Le testament l'a rencontré à Hyères, un jour d'automne, à la veille d'un

concert acoustique au Théâtre Denis, avec l'envie simple de revoir un ami assagi depuis longtemps qui a su accompagner les quadragénaires que nous sommes du berceau à l'âge de raison... « Depuis la sortie de l'album (« La taille de mon âme » – Sony Music) nous n'avons joué que 7 ou 8 fois dans cette formation (piano, violoncelle, voix). Il faut trouver un lieu qui s'y prête... » entame Darc, repoussant une grande partie de la tarte tatin qu'il venait d'entamer. Est-il plus à son aise pour autant, sur une scène plus dépouillée? « Je n'aime pas trop avoir d'espace sur scène.

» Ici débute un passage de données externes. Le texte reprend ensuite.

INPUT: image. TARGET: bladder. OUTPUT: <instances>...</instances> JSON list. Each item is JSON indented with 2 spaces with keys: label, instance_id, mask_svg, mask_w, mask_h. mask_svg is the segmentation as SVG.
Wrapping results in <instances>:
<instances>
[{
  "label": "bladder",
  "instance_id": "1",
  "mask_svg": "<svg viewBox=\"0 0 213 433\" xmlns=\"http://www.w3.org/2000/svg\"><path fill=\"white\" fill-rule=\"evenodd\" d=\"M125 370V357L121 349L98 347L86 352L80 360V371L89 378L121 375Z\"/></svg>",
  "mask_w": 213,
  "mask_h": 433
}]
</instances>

Juste de quoi chanter me suffit. Au moins je me concentre sur ce que j'ai à faire. J'aime travailler à l'économie. » Si la presse a encensé son dernier album, l'homme reste lucide quant au succès relatif qui lui permet de visiter la France à la rencontre de son public. « Je suis surpris de voir à mes concerts des gens de mon âge, et des enfants... Peut-être leurs petits-enfants! » s'étonne-t-il, un rien ironique. Son public est pourtant acquis à sa cause depuis longtemps. 1988, quand il chantait à qui veut l'entendre qu'il est « Le seul garçon sur terre » avec Jacno en acolyte privilégié; à l'aube des années 90, sur les pas de danse de « Nijinsky », de façon plus intime, ou grâce à Frédéric Lo, dans un « Crève-cœur » ressuscitant la flamme poétique à l'aube des années 2000, flamme qu'il a entretenue avec talent par la suite sur « Amours Suprêmes », brûlot Rock rêche et incandescent. Daniel Darc n'a jamais cessé de chanter, le cœur en avant, écorché vif assénant chaque morceau Live comme si c'était le dernier, comme si sa propre vie, son honneur en dépendait. « Je me sens proche de la Beat Generation, Les Stones, Kerouac, « Sur la route », ceux qui vivent intensément... Et ma vie tourne autour de la scène. J'écris, j'enregistre, je tourne... C'est ma raison de vivre! Sans çà, je m'ennuie à mort. »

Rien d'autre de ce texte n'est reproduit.